Posted on October 29, 2006 in Accountability Film War

square105P.Z. Myers is preparing a show of mad scientist films for Cafe Scientique. There’s two cuts being made here: one against the mentally ill and another against scientists. I think the slam against the mentally ill hurts more because it suggests that we bipolars and peers want nothing more than destruction. When one discovers that the mentally ill are more likely to be victims of violence than perpetrators, this hockey-masked stereotype disappears rather quickly.

Scientists have little to fear compared to the mentally ill. The former will enjoy remumeration as long as they are willing to sell their talents to the highest bidder. But what can the mentally ill sell? Not a thing. They will continue to be hurt harder by the horror genre than scientists ever will be because their illness is not useful except as an object of experimentation in which they will be powerless over the results.

How can people imagine that scientists are capable of evil? Let’s start with one phrase: atomic bomb. Out of the fruitful search for knowledge have come weapons of mass destruction. To appreciate the power of this kind of science, witness the excitement last week over the invisibility cloak. Though the experts have not managed to bend light yet, they have rerouted microwaves. This incredible feat serves no humanitarian purpose (I’m not buying either the Might for Right myth — and you shouldn’t either after Iraq — or the It’ll-save-us-from-the-Klingons fantasy): no starving masses are going to be fed nor lives enhanced or diseases cured. You can’t blame this on prelates wearing birettas or dervishes clad in burnooses. This is pure secularism and, if realized, will pack a lot more punch than the cry of “infidel”.
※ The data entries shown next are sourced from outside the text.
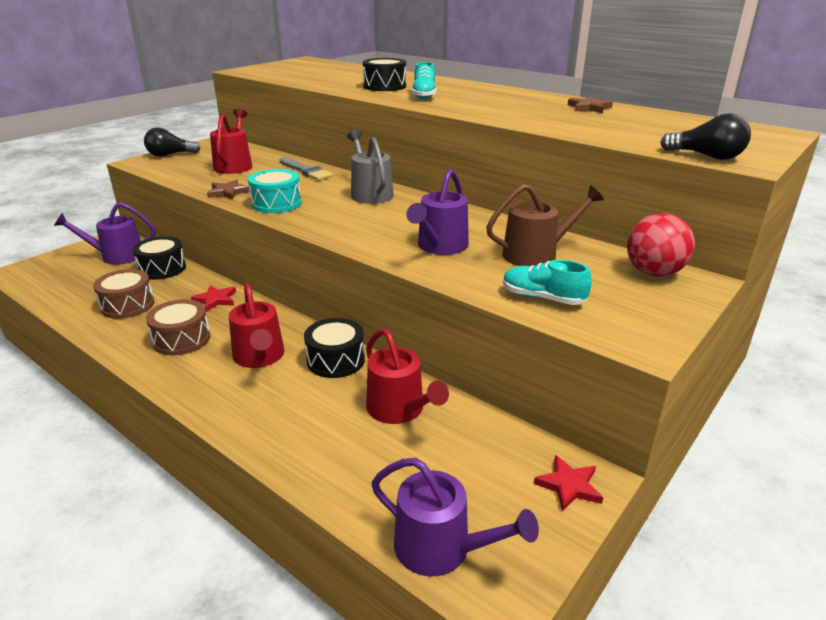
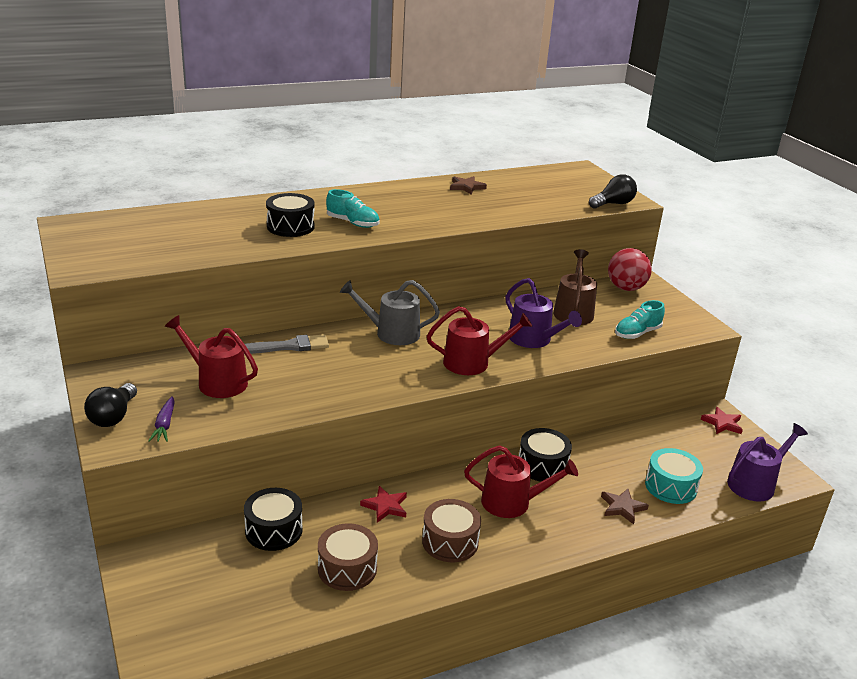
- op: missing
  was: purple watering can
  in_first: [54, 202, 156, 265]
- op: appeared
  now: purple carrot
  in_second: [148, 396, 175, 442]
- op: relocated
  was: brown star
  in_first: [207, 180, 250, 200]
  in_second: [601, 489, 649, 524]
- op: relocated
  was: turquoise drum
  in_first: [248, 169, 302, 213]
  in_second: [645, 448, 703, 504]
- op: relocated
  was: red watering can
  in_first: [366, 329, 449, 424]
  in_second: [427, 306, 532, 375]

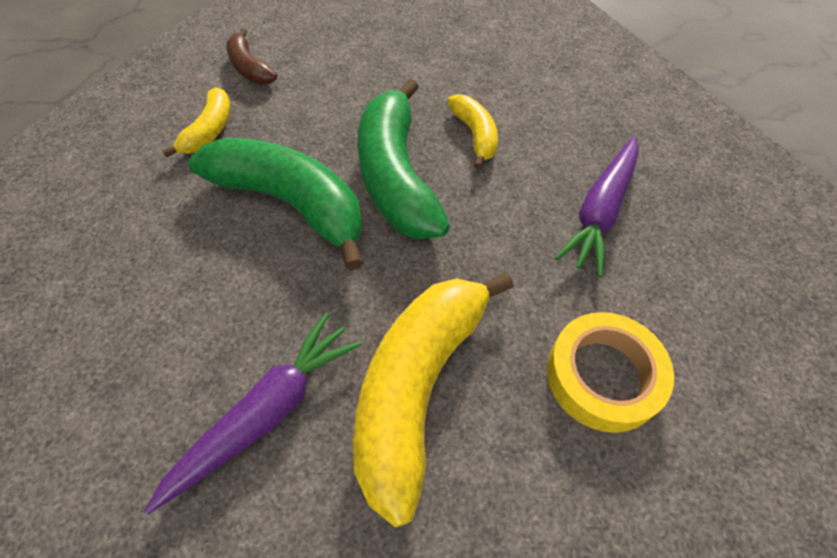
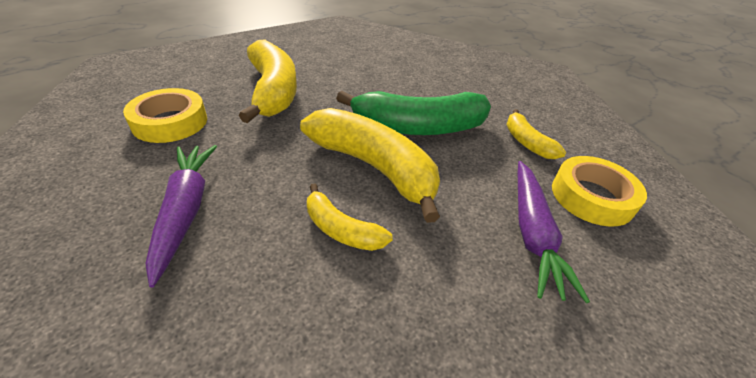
- op: relocated
  was: purple carrot
  in_first: [145, 312, 362, 514]
  in_second: [518, 161, 590, 303]
- op: exchanged
  was: brown banana
  now: yellow tape
  in_first: [226, 28, 277, 85]
  in_second: [552, 156, 647, 227]
- op: colour
  was: green banana
  now: yellow banana
  in_first: [357, 79, 450, 239]
  in_second: [300, 108, 440, 223]

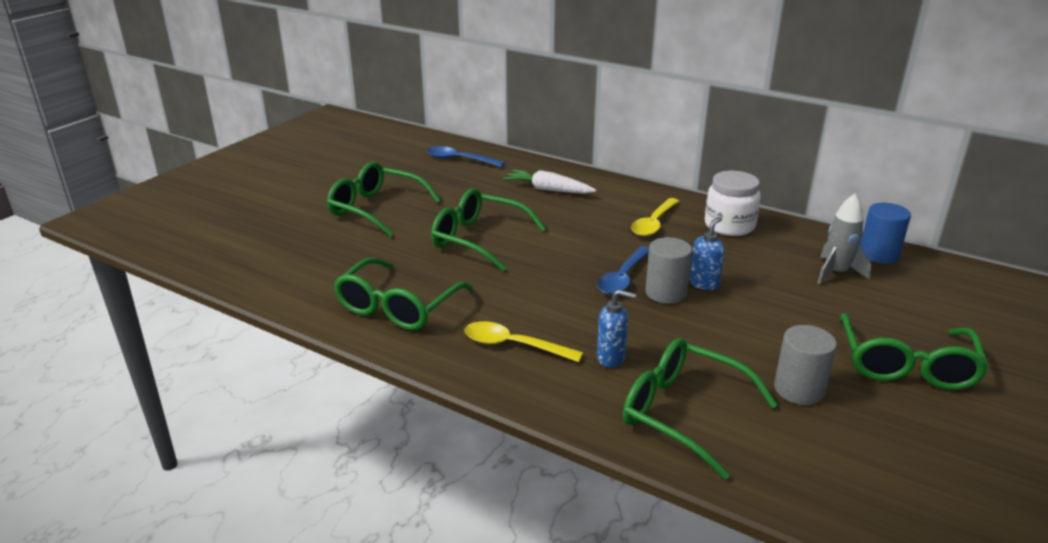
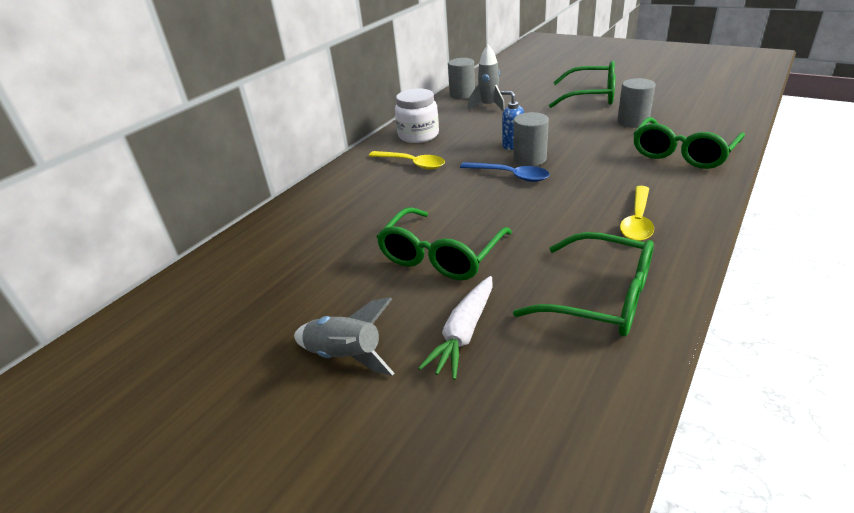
- op: missing
  was: blue spoon
  in_first: [427, 146, 505, 167]
- op: missing
  was: blue soap dispenser
  in_first: [597, 289, 636, 368]
- op: relocated
  was: white carrot
  in_first: [503, 169, 596, 194]
  in_second: [418, 276, 493, 380]
- op: exchanged
  was: green glasses
  now: grey rocket
  in_first: [327, 162, 441, 237]
  in_second: [294, 297, 394, 376]
- op: colour
  was: blue cylinder
  now: grey cylinder
  in_first: [860, 203, 911, 264]
  in_second: [448, 58, 475, 99]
If scientists are so moral, what are they doing arming the zealots? For nice salaries and interesting problems. I shall not go so far as to condemn all scientists — that kind of failing is too reminiscent of atheism’s condemnation of religion and I am aware that the Test Ban Movement, for example, had its roots in the disturbed consciousnesses of nuclear scientists such as Robert Oppenheimer who had been touched by Eastern religion — but I shall ask why, when the arsenals are being filled with increasingly potent city crushers are the likes of Dawkins and such not directing their energy at their own, at the abettors of war?

I theorize this: to do so is easier than to turn down the pay.

And we shall continue, despite PZ Myers’ attempts to reeducate us, to fear scientists with good reasons. Maybe they won’t grow a blob or accidentally spark giant-sized ants, but the devastation that shall be wreaked by their inventions shall be considerable unless we can talk them into a moratorium on participation in weapons development.

I dare say you probably won’t see that kind of admission of culpability coming out of the God Delusion crowd any time soon. Ethics will have to be forced from the outside, by unpleasant “fanatics”.